Source document:
Working for inclusion of women within political parties

McKay argues that from 1945 into the 1960s she was resistant to efforts to form separate women's groups within the Democratic Party. On the contrary, she believed that women should work within the Party in order to gain inclusion within the larger group. The formation of the North Carolina Women's Political Caucus in 1972, she argues, was one way to accomplish this. Although a group formed solely for the purpose of promoting women's interests, McKay explains that the NCWPC simultaneously worked for the inclusion of women within party politics.

Citing this Excerpt

Oral History Interview with Martha C. McKay, June 13, 1989. Interview C-0076. Southern Oral History Program Collection (#4007) in the Southern Oral History Program Collection, Southern Historical Collection, Wilson Library, University of North Carolina at Chapel Hill.

Full Text of the Excerpt

KATHRYN NASSTROM:
And certainly the ERA connection is what carries through, I think, to the work that you have done. I think that there is a general characterization of the period that we've just been talking about, 1945 to the late '60s, as a time when there were certainly women active for women's rights, but there wasn't a movement, a broad-based movement that drew on a variety of groups. Would you agree with that characterization?
MARTHA MCKAY:
I think it's probably true. We were just trying to work through the party, as I said, and I personally was never in favor of the Democratic women's groups becoming like a federated group, and I fought that when I was on the Democratic National Committee. Later they did become that. A woman who lives here in Raleigh, who's a friend of mine, was then living in Tennessee and she was instrumental in doing that. But I fought it. I didn't think we should have a separate organization for women. I thought we should stay in there and fight for women to be amalgamated into the larger group. I thought if we formed a separate group it would always be off to one side. So what work was done on the part of most of us that were working, all of us who were Democrats, was done on the basis of trying to change the party and also women's appointments and that kind of thing.

Data:
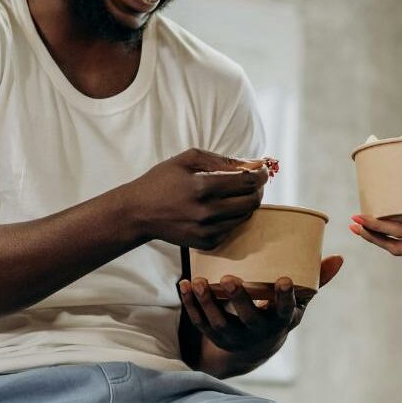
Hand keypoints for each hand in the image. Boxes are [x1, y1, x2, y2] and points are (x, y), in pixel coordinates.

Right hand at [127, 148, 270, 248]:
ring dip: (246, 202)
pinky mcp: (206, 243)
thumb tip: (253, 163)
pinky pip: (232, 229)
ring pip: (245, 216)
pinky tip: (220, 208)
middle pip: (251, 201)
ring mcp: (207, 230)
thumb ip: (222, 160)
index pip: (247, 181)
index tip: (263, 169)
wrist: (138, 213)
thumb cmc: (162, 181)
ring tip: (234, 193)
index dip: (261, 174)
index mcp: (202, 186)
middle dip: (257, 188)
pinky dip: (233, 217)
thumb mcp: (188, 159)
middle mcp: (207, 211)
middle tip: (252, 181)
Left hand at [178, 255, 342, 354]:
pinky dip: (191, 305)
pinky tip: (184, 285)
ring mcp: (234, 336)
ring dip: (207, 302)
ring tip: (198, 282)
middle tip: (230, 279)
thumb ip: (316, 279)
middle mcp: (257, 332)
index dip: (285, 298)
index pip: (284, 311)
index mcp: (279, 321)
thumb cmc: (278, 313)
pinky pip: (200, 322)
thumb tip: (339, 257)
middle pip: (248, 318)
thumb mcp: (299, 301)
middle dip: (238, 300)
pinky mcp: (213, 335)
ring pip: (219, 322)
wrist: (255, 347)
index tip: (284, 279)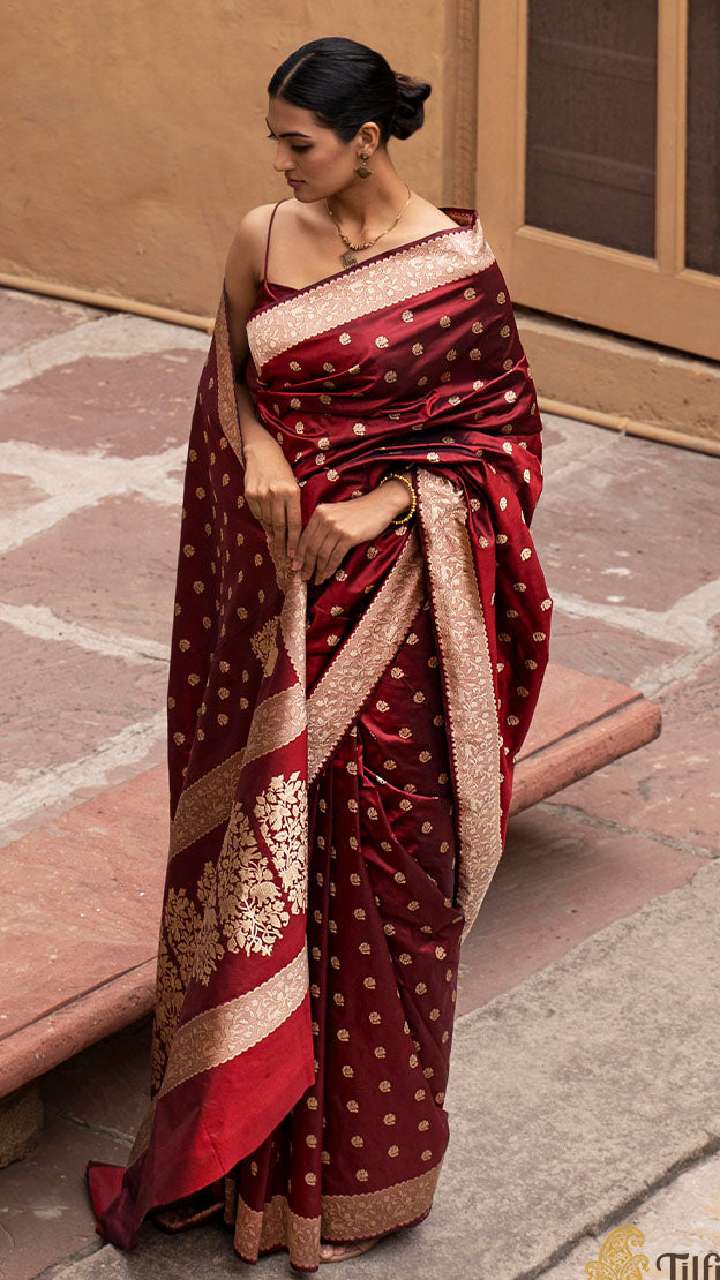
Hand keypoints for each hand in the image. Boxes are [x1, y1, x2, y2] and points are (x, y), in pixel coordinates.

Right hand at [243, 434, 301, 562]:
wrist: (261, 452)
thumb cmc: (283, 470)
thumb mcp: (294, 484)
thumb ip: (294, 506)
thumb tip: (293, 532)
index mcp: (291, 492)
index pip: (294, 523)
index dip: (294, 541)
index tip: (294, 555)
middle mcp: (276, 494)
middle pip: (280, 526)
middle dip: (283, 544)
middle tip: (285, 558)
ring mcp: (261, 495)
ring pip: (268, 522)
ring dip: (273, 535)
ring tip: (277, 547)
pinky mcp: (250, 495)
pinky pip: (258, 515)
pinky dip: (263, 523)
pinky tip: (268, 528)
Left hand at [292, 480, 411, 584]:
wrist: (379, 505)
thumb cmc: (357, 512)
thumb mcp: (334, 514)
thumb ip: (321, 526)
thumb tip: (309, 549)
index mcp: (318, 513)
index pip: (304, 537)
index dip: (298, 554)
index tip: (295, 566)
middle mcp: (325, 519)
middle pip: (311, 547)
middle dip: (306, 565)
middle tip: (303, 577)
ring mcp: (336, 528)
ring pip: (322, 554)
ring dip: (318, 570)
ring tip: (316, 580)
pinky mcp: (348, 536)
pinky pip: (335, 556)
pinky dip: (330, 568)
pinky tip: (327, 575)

Tasks to perform:
1. Using the McKay oral history excerpt, answer:
(a) In what year was the North Carolina Women's Political Caucus formed?
(b) On what date was the interview conducted?
(c) On which committee was McKay serving when she fought the Democratic women's groups becoming a federated group?
2. Carry on the McKay oral history excerpt past its last line.
The records are independent of the McKay oral history excerpt.

Results in order:
1.
(a) 1972
(b) June 13, 1989
(c) The Democratic National Committee

2.
KATHRYN NASSTROM:
Actually that's a good starting point for the next period I want to cover of the late '60s and the early '70s. I mentioned to you before we started taping that I thought the two interviews that are already on deposit at the Southern Historical Collection, done with you in 1974, do a good job about talking about the beginnings of the North Carolina Woman's Political Caucus and certainly the first go-round with the ERA campaign here. But picking up on what you just said, that you thought you fought the separation aspect and were interested more in amalgamation, did your ideas about that change in the early part of the 1970s?
MARTHA MCKAY:
No. I thought we needed the caucus, but as a group that could promote the interests of women and work for women to get elected. But also continue to work for women to play a larger role in the party and to push for what we hadn't been able to achieve inside. That group is not in competition with the party. We were ready for it because we hadn't got where we thought we ought to get working inside the party until the women's movement came along, the Women's Political Caucus. That galvanized women to organize and to form groups that did have some power at the polls and could get some leverage (on that basis) for change in the party and also in terms of running for public office and appointments. And also legislation. We had been able to change some legislation in North Carolina, create some.